Event

Author Talk: Jamilah Lemieux — Black. Single. Mother.

A personal meditation on, examination of, and tribute to Black single motherhood, unapologetically told through poignant essays and candid interviews by a celebrated cultural critic

“Jamilah Lemieux is one of the most important feminist writers of the twenty-first century.”—Brittney Cooper

With her signature candid, humorous, and sometimes biting takes, Jamilah Lemieux suffers no fools while also courageously revealing the scars of her own parenting journey and search for self-acceptance in a world that hates “baby mamas.” With a particular verve and relatability—honed in her many years among Black Twitter’s most prominent voices—Lemieux centers the complex reality of Black single motherhood: uncertainty and fierceness alike.

Black. Single. Mother. combines riveting personal essays, infused with whip-smart cultural and historical analysis, with twenty-one intimate first-person testimonies from a spectrum of Black single mothers. A long-overdue offering in celebration of the American matriarch most often maligned, Black. Single. Mother. sets out to inspire a new cultural and community dialogue about this powerful figure as one profoundly deserving of love, support, and respect.

Jamilah Lemieux is a cultural critic and writer with a focus on issues of race, gender, and sexuality. A leading feminist thinker, social influencer, and millennial media darling, Lemieux has written for a host of platforms, including the Los Angeles Times, The Nation, Essence, Playboy, The Cut, The Guardian, Colorlines, The Washington Post, Wired, Self, Refinery29, and The New York Times. She was prominently featured in Lifetime’s docuseries Surviving R. Kelly and Surviving R. Kelly Part II: The Reckoning. She also appeared in A&E’s Secrets of Playboy. Lemieux penned the forewords for the anniversary editions of Michele Wallace’s Black Macho and the Myth of the Superwoman and Ann Petry’s Miss Muriel and Other Stories. Currently, she writes a weekly advice column for Slate’s “Care and Feeding” parenting section. She resides in Los Angeles with her daughter, Naima.

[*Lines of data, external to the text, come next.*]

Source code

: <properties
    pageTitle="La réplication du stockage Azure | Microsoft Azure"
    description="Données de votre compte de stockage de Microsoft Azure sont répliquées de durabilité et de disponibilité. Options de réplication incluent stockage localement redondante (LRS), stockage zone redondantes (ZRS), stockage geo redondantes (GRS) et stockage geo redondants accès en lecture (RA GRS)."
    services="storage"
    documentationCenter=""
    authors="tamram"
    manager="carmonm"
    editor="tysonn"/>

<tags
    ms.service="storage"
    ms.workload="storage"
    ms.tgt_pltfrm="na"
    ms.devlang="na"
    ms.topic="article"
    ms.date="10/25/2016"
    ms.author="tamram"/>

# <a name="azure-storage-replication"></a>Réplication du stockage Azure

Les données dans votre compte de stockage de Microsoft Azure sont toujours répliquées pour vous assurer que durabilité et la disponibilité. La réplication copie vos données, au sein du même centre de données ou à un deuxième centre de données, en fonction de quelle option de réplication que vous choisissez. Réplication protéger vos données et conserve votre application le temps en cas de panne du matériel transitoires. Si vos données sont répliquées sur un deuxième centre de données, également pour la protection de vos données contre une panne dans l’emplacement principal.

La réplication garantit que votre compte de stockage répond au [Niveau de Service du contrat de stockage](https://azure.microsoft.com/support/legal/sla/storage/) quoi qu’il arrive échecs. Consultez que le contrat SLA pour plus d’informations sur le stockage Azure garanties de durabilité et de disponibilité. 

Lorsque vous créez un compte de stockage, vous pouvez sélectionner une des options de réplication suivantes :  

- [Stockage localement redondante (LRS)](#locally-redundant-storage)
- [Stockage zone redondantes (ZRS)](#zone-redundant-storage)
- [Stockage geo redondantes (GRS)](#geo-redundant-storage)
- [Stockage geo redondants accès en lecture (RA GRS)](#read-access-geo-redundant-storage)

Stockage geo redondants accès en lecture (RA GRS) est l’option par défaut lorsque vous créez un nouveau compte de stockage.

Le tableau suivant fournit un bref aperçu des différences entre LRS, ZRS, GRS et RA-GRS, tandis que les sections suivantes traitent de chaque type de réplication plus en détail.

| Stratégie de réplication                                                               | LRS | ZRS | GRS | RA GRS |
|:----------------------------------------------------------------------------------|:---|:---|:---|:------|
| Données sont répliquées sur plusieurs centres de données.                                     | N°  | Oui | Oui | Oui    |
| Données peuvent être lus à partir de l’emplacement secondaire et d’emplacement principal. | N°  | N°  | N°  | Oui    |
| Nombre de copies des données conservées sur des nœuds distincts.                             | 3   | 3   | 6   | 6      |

Lemieux will be in conversation with Glory Edim, the founder of Well-Read Black Girl, a Brooklyn-based book club and digital platform that celebrates the uniqueness of Black literature and sisterhood. In fall 2017 she organized the first-ever Well-Read Black Girl Festival. She has worked as a creative strategist for over ten years at startups and cultural institutions. Most recently, she was the Publishing Outreach Specialist at Kickstarter. She serves on the board of New York City’s Housing Works Bookstore.